Using uncalibrated model score as "confidence".
Penalizing abstention so hard that system never abstains.
Ignoring fallback policy quality and assuming abstention is free.
Tracking only mean IS and missing tail conditional on acted subset.
Letting coverage collapse silently during drift.

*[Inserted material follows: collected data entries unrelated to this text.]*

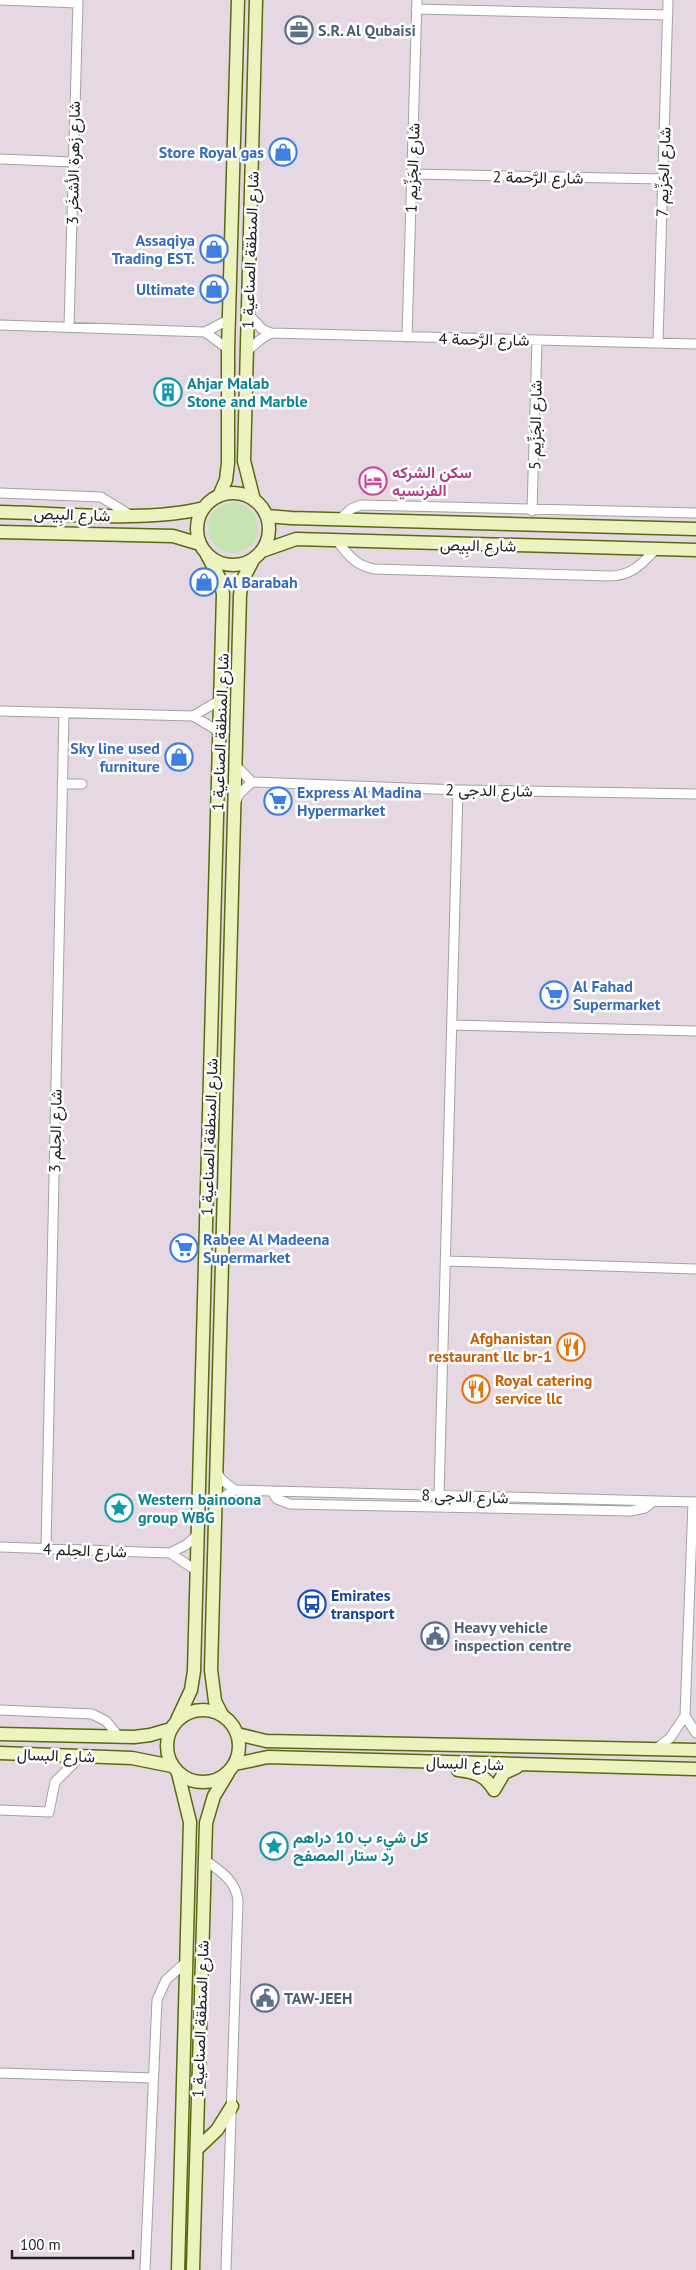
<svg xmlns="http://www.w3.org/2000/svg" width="696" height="2270" viewBox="0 0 696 2270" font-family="'PT Sans',Vazirmatn,sans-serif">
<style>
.industrial{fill:#e6d8e2}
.grass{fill:#c5e3b0}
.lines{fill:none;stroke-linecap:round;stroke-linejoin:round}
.street-casing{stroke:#a2a2a2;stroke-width:11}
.secondary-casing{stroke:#596a10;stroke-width:15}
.street{stroke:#fff;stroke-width:9}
.secondary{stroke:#ecf3be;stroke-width:12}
.labels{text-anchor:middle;stroke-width:5;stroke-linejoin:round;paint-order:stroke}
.service-label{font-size:16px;font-weight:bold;fill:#4e5e75;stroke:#fff;text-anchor:start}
.shop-label{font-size:16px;font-weight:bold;fill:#366cbe;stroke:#fff;text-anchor:end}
.street-label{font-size:16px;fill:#1e1e1e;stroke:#fff}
.culture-label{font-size:16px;font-weight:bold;fill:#0d838f;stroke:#fff;text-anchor:start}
.hotel-label{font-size:16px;font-weight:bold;fill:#b23c85;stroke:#fff;text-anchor:start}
.food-label{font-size:16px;font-weight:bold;fill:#c56008;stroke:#fff;text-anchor:end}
.transit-label{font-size:16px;font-weight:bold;fill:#164399;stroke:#fff;text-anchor:start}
</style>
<rect width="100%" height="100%" fill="#eeece5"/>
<path class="industrial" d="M0 0H696V2270H0Z"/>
<path class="grass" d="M208 528a25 25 0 1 1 50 0a25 25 0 1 1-50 0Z"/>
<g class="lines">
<g class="street-casing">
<path id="street" d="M0 0 78 3
M416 9 668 15
M0 159 73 162
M412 174 663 179
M248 314 262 329 271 333 696 344
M0 325 205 332 228 349
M69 326 78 0
M205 332 230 319
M407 337 417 0
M658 343 668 0
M247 351 261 339 271 333
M0 493 101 497 130 515
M532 511 537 340
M341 518 351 509 361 505 696 513
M338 542C349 556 356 566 375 569L609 576C631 576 641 565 655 550
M0 711 193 716 220 732
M193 716 220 700
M236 766 252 782 458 790 696 794
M62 784H82
M236 801 239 794 252 782
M452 1025 696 1031
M447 1261 696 1269
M216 1471 222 1480 235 1490
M272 1491 277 1499 290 1504 631 1511 645 1508 654 1501
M439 1496 458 790
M216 1507 225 1496 235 1490 696 1502
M0 1547 170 1553 197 1571
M46 1548 64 713
M170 1553 186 1545 198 1534
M0 1710 92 1714 106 1721 120 1738
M685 1716 696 1733
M656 1749 670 1738 685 1716 693 1502
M0 1810 49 1812 55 1782 81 1756
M205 1860C220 1871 236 1880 238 1901L226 2270
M0 2073 153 2078
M145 2270 157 2000 166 1980 186 1962"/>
</g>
<g class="secondary-casing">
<path id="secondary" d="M197 529a36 36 0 1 1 72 0a36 36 0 1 1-72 0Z
M219 496 226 480 228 463V349L238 0
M254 500 244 461 256 0
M0 512C62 513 145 523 204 508
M267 516 291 518 696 529
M0 532 173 536 200 544
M262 551 296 539 696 550
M167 1746a36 36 0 1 1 72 0a36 36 0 1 1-72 0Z
M222 1715 215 1701 211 1670 240 595 242 581 253 560
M177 1720 191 1690 194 1671 223 594 220 579 207 555
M0 1734 134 1737 150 1735 171 1729
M237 1734 266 1741 696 1750
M0 1753 132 1758 172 1766
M235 1764 268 1757 696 1769
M458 1770C475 1772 485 1775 494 1790
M178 1773 190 1822 178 2270
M494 1790 504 1773 517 1767
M197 2149 217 2130 232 2106
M193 2270 206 1823 214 1796 228 1773"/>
</g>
<use href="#street" class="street"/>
<use href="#secondary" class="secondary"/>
</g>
<defs>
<g id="office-ring" transform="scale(1.4375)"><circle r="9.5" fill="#fff" stroke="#5c6f8a" stroke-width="1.5"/><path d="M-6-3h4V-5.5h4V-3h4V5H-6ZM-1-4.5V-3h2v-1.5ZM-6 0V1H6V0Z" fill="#5c6f8a"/></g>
<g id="shop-ring" transform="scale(1.4375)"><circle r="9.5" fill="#fff" stroke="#3f7fe0" stroke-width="1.5"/><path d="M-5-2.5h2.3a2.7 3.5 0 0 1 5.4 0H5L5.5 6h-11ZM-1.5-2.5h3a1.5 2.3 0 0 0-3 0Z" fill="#3f7fe0"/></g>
<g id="building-ring" transform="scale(1.4375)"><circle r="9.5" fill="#fff" stroke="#0f9aa8" stroke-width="1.5"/><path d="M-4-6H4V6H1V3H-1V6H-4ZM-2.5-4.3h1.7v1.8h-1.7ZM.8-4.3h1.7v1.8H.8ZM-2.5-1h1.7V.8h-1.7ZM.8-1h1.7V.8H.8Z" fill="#0f9aa8"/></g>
<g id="hotel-ring" transform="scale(1.4375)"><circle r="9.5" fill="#fff" stroke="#d1479c" stroke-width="1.5"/><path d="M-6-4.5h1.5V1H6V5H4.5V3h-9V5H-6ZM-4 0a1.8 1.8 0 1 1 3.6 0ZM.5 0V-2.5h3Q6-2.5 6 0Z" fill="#d1479c"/></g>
<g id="supermarket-ring" transform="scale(1.4375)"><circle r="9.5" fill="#fff" stroke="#3f7fe0" stroke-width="1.5"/><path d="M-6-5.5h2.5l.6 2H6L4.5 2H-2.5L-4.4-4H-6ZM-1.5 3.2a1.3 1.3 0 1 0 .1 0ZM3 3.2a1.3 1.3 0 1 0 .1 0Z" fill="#3f7fe0"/></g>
<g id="restaurant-ring" transform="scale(1.4375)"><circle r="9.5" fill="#fff" stroke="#e8710a" stroke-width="1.5"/><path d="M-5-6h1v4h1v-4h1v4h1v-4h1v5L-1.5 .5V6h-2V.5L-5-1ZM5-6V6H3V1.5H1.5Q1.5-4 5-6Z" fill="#e8710a"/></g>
<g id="sight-ring" transform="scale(1.4375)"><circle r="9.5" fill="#fff" stroke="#0f9aa8" stroke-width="1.5"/><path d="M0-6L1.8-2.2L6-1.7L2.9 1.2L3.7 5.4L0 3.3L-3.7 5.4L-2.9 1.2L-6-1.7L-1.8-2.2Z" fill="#0f9aa8"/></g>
<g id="bus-ring" transform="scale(1.4375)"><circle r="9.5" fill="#fff" stroke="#1a4fb4" stroke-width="1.5"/><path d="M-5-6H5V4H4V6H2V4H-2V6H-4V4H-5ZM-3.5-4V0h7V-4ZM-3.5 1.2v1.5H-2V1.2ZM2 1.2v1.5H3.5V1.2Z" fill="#1a4fb4"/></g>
<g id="civic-ring" transform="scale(1.4375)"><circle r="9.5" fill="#fff" stroke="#5c6f8a" stroke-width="1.5"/><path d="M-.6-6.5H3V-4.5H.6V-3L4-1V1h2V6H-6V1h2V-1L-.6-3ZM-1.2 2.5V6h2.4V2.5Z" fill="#5c6f8a"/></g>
</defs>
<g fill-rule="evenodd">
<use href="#office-ring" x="299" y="30"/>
<use href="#shop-ring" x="283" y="152"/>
<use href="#shop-ring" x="214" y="249"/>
<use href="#shop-ring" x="214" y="289"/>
<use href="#building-ring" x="168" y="392"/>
<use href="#hotel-ring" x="373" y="481"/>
<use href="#shop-ring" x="204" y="582"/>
<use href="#shop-ring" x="179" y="757"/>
<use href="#supermarket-ring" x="278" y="801"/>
<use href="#supermarket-ring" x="554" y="995"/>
<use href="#supermarket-ring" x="184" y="1248"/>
<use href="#restaurant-ring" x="571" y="1347"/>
<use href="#restaurant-ring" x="476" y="1389"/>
<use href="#sight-ring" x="119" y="1508"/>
<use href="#bus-ring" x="312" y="1604"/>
<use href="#civic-ring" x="435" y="1636"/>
<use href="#sight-ring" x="274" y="1846"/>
<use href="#civic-ring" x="265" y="1998"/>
</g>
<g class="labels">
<g class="service-label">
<text x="318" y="36">S.R. Al Qubaisi</text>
<text x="454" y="1633">Heavy vehicle<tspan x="454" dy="18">inspection centre</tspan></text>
<text x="284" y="2004">TAW-JEEH</text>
</g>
<g class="shop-label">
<text x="264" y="158">Store Royal gas</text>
<text x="195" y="246">Assaqiya<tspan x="195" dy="18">Trading EST.</tspan></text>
<text x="195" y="295">Ultimate</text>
<text x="223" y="588" text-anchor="start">Al Barabah</text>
<text x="160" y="754">Sky line used<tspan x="160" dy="18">furniture</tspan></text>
<text x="297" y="798" text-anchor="start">Express Al Madina<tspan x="297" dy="18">Hypermarket</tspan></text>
<text x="573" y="992" text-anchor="start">Al Fahad<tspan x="573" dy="18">Supermarket</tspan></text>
<text x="203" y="1245" text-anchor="start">Rabee Al Madeena<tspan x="203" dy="18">Supermarket</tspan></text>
</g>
<g class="street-label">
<text transform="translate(73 163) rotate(-89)" y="6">شارع زَهرة الأشخَر 3</text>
<text transform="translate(412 168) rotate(-88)" y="6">شارع الجَزِّيم 1</text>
<text transform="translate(663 172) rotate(-88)" y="6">شارع الجَزِّيم 7</text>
<text transform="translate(538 177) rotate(1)" y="6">شارع الرَّحمة 2</text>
<text transform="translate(250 250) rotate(-88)" y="6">شارع المنطقة الصناعية 1</text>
<text transform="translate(484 339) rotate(1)" y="6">شارع الرَّحمة 4</text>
<text transform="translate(535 425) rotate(-89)" y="6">شارع الجَزِّيم 5</text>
<text transform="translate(72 514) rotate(2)" y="6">شارع البِيص</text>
<text transform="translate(478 545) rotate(1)" y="6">شارع البِيص</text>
<text transform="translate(220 732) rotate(-88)" y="6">شارع المنطقة الصناعية 1</text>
<text transform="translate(489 790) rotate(1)" y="6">شارع الدجى 2</text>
<text transform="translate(55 1131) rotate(-89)" y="6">شارع الحِلم 3</text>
<text transform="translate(209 1137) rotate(-88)" y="6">شارع المنطقة الصناعية 1</text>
<text transform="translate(465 1496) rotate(2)" y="6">شارع الدجى 8</text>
<text transform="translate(85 1550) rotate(2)" y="6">شارع الحِلم 4</text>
<text transform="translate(56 1755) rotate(2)" y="6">شارع البسال</text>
<text transform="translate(465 1763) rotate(2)" y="6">شارع البسال</text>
<text transform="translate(200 2019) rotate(-88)" y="6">شارع المنطقة الصناعية 1</text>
</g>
<g class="culture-label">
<text x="187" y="389">Ahjar Malab<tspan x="187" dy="18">Stone and Marble</tspan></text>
<text x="138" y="1505">Western bainoona<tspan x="138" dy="18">group WBG</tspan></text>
<text x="293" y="1843">كل شيء ب 10 دراهم<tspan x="293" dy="18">رد ستار المصفح</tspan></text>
</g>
<g class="hotel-label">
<text x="392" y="478">سكن الشركه<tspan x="392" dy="18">الفرنسيه</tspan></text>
</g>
<g class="food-label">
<text x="552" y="1344">Afghanistan<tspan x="552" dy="18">restaurant llc br-1</tspan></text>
<text x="495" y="1386" text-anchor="start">Royal catering<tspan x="495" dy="18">service llc</tspan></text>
</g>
<g class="transit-label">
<text x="331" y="1601">Emirates<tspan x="331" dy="18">transport</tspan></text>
</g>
</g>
<path d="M12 2250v8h121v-8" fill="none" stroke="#1e1e1e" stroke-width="2.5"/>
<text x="20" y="2250" font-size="15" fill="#1e1e1e" stroke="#ffffff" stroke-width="4" paint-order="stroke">100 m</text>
</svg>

11) Fast Implementation Checklist

[ ] Add abstain action with explicit fallback policy mapping
[ ] Build confidence stack (aleatoric + epistemic + data quality)
[ ] Calibrate confidence and conformalize tail-risk estimates
[ ] Define coverage floor / abstain ceiling / incident thresholds
[ ] Log abstain reasons as first-class telemetry
[ ] Roll out via shadow -> soft gate -> canary -> promotion
[ ] Gate promotion on tail-risk improvement, not mean-only IS

References

Chow, C. K. (1970), On Optimum Recognition Error and Reject Tradeoff.
Geifman, Y., El-Yaniv, R. (2017), Selective Classification for Deep Neural Networks.
Vovk, V., Gammerman, A., Shafer, G. (2005), Algorithmic Learning in a Random World (conformal prediction).
Angelopoulos, A. N., et al. (2022), Conformal Risk Control.
Laroche, R., Trichelair, P., Des Combes, R. T. (2019), Safe Policy Improvement with Baseline Bootstrapping (SPIBB).
Gatheral, J. (2010), No-Dynamic-Arbitrage and Market Impact.

TL;DR

A slippage model should earn the right to act. Add calibrated selective prediction with abstention, keep a strong baseline fallback, and optimize risk-at-coverage rather than forcing full automation in unknown regimes.